Oggi a Roma è massima allerta a causa del divieto governativo della manifestazione nazionale di solidarietà con la Palestina e per la fine del genocidio. Gli organizzatori, e oltre 200 organizzazioni aderenti, hanno confermato l’appuntamento in sfida al divieto ingiusto della questura. Il divieto a manifestare imposto al corteo convocato da alcune sigle italo-palestinesi è un errore, che rischia di aumentare i problemi di ordine pubblico e mette un’ipoteca pesante per chiunque voglia esprimere le proprie idee contro la guerra.

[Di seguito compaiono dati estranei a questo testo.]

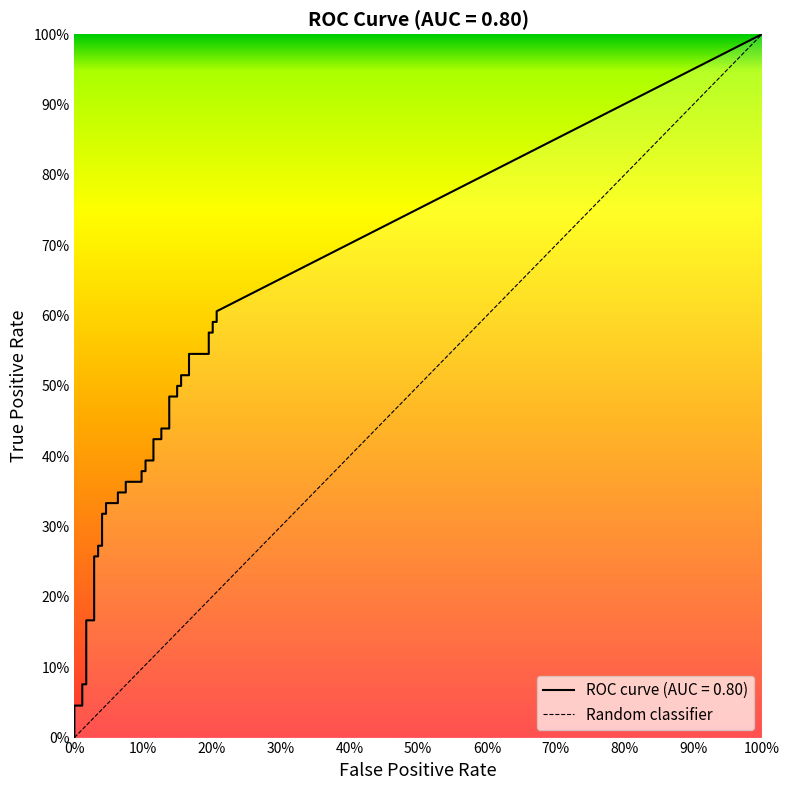

True or false: tpr and fpr intersect in this chart.

False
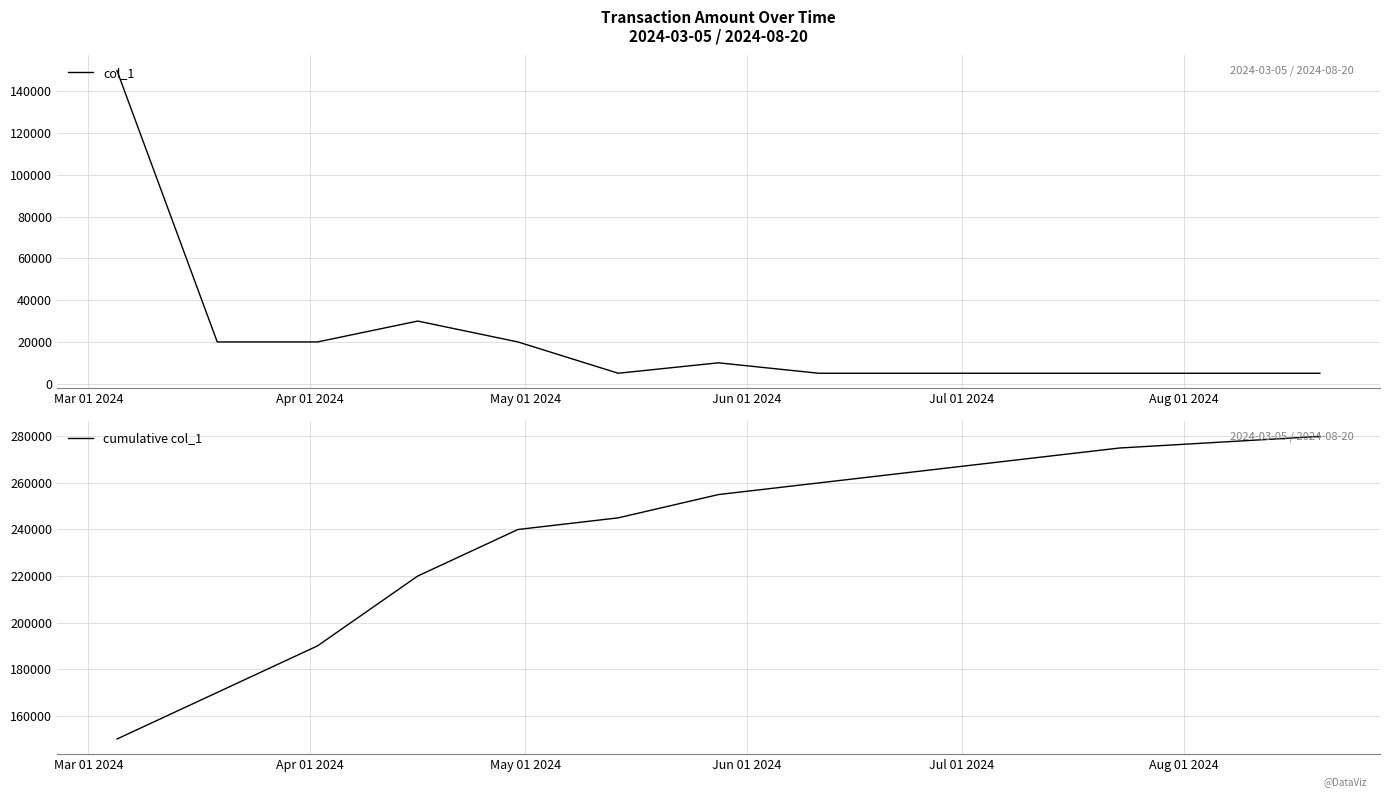

At how many categories does at least one series exceed 74979?

12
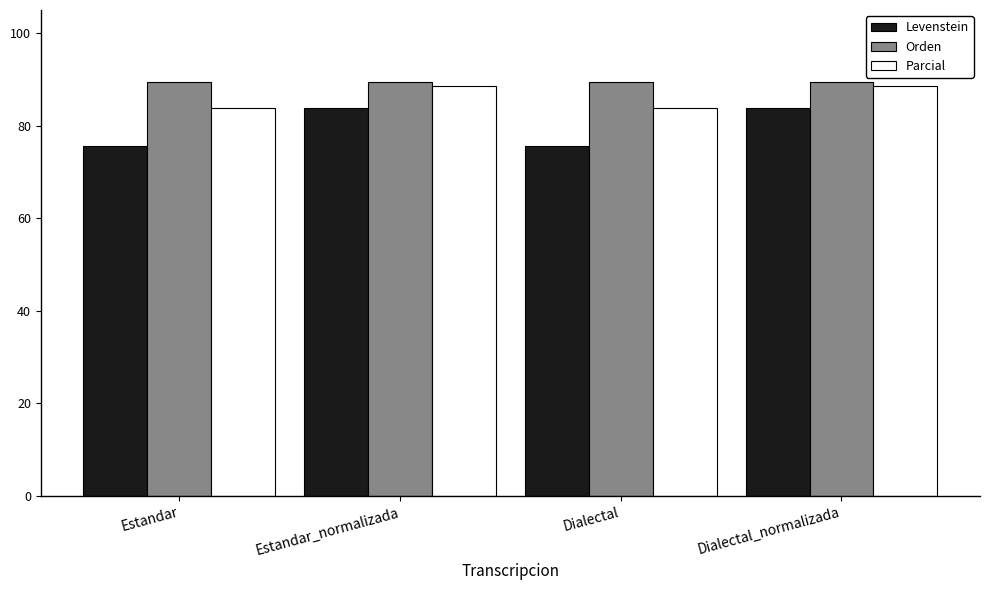

Reading right to left, list all the values displayed in this chart.

Levenstein: 83.8	75.6	83.8	75.6
Orden: 89.5	89.5	89.5	89.5
Parcial: 88.6	83.9	88.6	83.9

Ribadiamo che le manifestazioni dell’associazionismo italo-palestinese si sono svolte sempre pacificamente, in questo anno di guerra e continue violazioni dei diritti umani: vietarle al contrario non può che innalzare il livello della tensione, aumentando la possibilità di problemi di ordine pubblico.
L’appuntamento è alle 14 a Piazzale Ostiense, vicino Piramide. Sono previsti controlli della polizia fin dal mattino ai caselli autostradali e nelle stazioni, “un dispositivo di sicurezza a cerchi concentrici sempre più stringenti attorno all’area di Ostiense”, ha detto il questore di Roma.
Ricordiamo che anche Amnesty International ha rimarcato che “il diritto di protesta è protetto da diverse disposizioni sui diritti umani e in particolare dall’interazione dei diritti alla libertà di riunione pacifica e di espressione”.
Anche diversi esponenti delle opposizioni si schierano apertamente contro lo stop: dal leader di Iv Matteo Renzi al responsabile delle iniziative politiche del Pd, Marco Furfaro, dal capogruppo di Avs in Senato Peppe De Cristofaro, al segretario di Più Europa Riccardo Magi. Quindici esponenti del Movimento 5 stelle hanno sottoscritto un’interrogazione, a prima firma Stefania Ascari, al ministro dell’Interno Matteo Piantedosi per chiedere formalmente il motivo del niet al corteo.
“Speriamo non si sia voluto cogliere un pretesto per far tacere chi, pacificamente e democraticamente, vuole denunciare i crimini di guerra e contro l’umanità che il governo israeliano sta commettendo a Gaza, in Cisgiordania e ora in Libano”.